◆ Your tasks
a. Copy the part of the thalidomide text that begins with the words "The UK saw around" and ends with the words "lingering until 1963." word for word.
b. Using the thalidomide text, answer each question below:
(i) Who flagged the drug's shaky safety data in the U.S.?
(ii) Under which brand name was the drug sold in the UK?
(iii) Under what name was the drug sold in Japan?

◆ Supplied text
□ □ □ □ □
    I would like to remind you about the overuse of opioids and the damage that has done. But possibly one of the most damaging examples is the use of Thalidomide.

    I have included a summary of it, and please explain to me that if, in your opinion, the chiropractic profession was developed by two crooks (in your opinion), what conclusion do you have about all the medical professions that prescribed Thalidomide, and the pharmaceutical companies that developed it and marketed it.

    Thalidomide, introduced in the late 1950s, was peddled as a miracle drug for insomnia, anxiety, and morning sickness in pregnant women. Chemie Grünenthal, a West German pharmaceutical company, pushed it under names like Contergan and Distaval, touting it as safe and non-addictive.
    No rigorous testing, no hard questions— just blind faith in Big Pharma’s promises. The result was catastrophic: thousands of babies born with malformed limbs, missing organs, or dead before they had a chance.
    Those children were the test subjects, betrayed by a system that let them be guinea pigs while doctors and regulators shrugged and cashed checks.
    In the U.S., thalidomide never got full FDA approval, thanks to Dr. Frances Kelsey, who flagged its shaky safety data. But Chemie Grünenthal’s partner, Richardson-Merrell, still got it into the hands of over 1,200 doctors through loosely regulated “clinical trials” from 1958 to 1962.
    Doctors handed out samples to patients, including pregnant women, without proper warnings or consent. Around 20,000 Americans, including expectant mothers, received the drug, leading to an unknown number of birth defects.
    The U.S. dodged the worst due to Kelsey’s skepticism, but the unauthorized distribution exposed how easily oversight failed when greed took the wheel.
    Globally, the damage was staggering, with thalidomide sold in over 46 countries. In West Germany, where it was born, 7,000-10,000 babies suffered malformations, as the drug was sold over-the-counter and marketed aggressively to pregnant women.
    The UK saw around 2,000 cases under the brand Distaval. Sweden, Belgium, and the Netherlands reported hundreds more, their weak regulations allowing unchecked distribution.
    Canada, with about 125 documented cases, kept the drug on shelves until 1962, even as warnings emerged. Australia and New Zealand counted over 100 affected children each, while Japan, where it was sold as Isomin, saw over 1,000 cases, with the drug lingering until 1963.
    In Latin America, Brazil and Argentina faced significant but poorly documented cases due to lax oversight. In Africa and Asia, like South Africa and India, limited healthcare infrastructure obscured the full toll, but the drug’s reach was undeniable.
    Estimates peg the global impact at 10,000-20,000 babies with severe deformities— phocomelia, organ damage, sensory loss— plus countless miscarriages and stillbirths. The true number is likely higher, especially in developing nations with spotty records.
    The tragedy stemmed from systemic failure. Grünenthal ignored early red flags, like animal studies showing toxicity or adult patients reporting nerve damage.
    Regulators in many countries greenlit the drug on flimsy data, swayed by pharmaceutical lobbying. Doctors, trusting the “settled science,” prescribed it without hesitation, some even distributing it off-label or through shoddy trials, as in the U.S.
□ □ □ □ □
◆ Data listing
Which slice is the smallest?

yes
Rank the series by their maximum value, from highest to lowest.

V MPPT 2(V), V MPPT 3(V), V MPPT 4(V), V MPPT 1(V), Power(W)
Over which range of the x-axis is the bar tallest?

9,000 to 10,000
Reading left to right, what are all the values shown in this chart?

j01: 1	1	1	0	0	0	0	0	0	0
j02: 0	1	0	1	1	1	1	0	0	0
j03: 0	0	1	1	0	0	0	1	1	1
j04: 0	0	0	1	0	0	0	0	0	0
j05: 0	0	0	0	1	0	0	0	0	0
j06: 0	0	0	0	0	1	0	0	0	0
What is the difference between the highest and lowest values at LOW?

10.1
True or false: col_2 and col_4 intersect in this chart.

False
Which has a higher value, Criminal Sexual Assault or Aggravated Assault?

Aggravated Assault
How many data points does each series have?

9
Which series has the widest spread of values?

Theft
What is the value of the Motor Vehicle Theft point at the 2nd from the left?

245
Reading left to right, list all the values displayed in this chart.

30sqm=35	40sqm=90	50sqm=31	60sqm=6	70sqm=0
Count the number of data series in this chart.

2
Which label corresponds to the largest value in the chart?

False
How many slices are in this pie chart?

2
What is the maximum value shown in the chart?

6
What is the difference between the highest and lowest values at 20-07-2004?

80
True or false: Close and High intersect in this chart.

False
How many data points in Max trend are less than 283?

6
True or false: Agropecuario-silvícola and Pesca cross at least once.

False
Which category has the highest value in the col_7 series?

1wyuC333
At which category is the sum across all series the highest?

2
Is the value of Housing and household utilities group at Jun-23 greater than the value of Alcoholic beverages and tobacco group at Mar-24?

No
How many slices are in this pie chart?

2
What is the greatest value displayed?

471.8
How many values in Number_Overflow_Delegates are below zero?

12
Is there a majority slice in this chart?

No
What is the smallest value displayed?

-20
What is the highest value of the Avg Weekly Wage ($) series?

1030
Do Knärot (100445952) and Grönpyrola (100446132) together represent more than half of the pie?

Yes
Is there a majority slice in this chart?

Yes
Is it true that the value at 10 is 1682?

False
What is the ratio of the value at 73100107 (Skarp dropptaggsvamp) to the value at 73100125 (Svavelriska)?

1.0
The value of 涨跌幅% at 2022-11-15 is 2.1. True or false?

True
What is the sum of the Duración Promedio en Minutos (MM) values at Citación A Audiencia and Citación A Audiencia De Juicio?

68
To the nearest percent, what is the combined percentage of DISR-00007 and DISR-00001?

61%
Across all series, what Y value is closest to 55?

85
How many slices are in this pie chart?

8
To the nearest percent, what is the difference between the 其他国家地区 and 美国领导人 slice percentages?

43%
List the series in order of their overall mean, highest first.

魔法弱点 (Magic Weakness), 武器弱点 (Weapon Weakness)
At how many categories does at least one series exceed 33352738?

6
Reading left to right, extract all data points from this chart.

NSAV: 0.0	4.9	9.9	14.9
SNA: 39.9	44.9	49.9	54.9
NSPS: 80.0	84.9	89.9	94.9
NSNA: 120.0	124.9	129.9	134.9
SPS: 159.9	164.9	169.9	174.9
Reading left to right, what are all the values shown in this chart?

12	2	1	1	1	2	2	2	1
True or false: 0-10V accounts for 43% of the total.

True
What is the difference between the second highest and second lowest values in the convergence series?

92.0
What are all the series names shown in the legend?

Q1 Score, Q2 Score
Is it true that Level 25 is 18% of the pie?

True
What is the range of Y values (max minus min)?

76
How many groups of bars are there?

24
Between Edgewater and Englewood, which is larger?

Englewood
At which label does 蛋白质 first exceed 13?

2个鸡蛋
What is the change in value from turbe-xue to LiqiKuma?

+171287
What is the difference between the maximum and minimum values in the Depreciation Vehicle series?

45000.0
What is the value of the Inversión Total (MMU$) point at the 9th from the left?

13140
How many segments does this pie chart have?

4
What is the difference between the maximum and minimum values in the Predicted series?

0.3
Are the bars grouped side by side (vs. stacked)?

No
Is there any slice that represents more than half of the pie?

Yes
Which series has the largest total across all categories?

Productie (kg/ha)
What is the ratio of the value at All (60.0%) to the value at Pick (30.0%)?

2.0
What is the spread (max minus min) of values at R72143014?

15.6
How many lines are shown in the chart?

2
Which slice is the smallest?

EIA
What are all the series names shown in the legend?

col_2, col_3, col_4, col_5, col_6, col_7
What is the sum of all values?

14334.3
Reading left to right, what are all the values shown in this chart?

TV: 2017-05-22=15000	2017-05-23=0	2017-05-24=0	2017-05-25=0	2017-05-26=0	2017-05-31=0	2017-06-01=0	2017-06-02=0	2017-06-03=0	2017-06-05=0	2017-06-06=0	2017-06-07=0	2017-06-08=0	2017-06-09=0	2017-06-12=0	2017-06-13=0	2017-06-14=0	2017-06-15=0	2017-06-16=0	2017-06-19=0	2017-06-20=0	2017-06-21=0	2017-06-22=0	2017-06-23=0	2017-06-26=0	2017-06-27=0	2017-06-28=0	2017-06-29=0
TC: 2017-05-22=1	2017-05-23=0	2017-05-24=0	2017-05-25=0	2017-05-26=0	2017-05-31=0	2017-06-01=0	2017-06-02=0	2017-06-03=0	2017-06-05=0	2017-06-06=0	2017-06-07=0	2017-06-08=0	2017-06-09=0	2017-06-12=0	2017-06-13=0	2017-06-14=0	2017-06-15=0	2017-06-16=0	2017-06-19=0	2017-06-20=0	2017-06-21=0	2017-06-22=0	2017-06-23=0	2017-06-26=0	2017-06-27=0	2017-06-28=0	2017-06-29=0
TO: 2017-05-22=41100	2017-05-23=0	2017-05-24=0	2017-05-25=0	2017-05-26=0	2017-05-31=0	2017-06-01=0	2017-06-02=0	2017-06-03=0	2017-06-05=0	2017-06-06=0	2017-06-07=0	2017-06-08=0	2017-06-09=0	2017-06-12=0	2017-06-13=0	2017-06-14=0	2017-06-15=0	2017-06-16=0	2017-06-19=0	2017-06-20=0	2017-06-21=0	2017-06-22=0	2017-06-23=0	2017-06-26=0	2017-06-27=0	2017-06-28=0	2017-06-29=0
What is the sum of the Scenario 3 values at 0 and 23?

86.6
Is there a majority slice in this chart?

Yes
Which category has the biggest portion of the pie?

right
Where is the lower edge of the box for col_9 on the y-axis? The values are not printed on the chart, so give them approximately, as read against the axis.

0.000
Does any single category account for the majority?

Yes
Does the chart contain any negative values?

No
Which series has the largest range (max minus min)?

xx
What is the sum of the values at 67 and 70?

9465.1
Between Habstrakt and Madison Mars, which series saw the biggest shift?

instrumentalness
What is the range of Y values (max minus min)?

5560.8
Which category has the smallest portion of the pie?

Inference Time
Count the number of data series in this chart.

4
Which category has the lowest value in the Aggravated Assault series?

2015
□ □ □ □ □
◆ Answers for the exercise
a.
The UK saw around 2,000 cases under the brand Distaval. Sweden, Belgium, and the Netherlands reported hundreds more, their weak regulations allowing unchecked distribution.
    Canada, with about 125 documented cases, kept the drug on shelves until 1962, even as warnings emerged. Australia and New Zealand counted over 100 affected children each, while Japan, where it was sold as Isomin, saw over 1,000 cases, with the drug lingering until 1963.

b.
(i) Dr. Frances Kelsey
(ii) Distaval
(iii) Isomin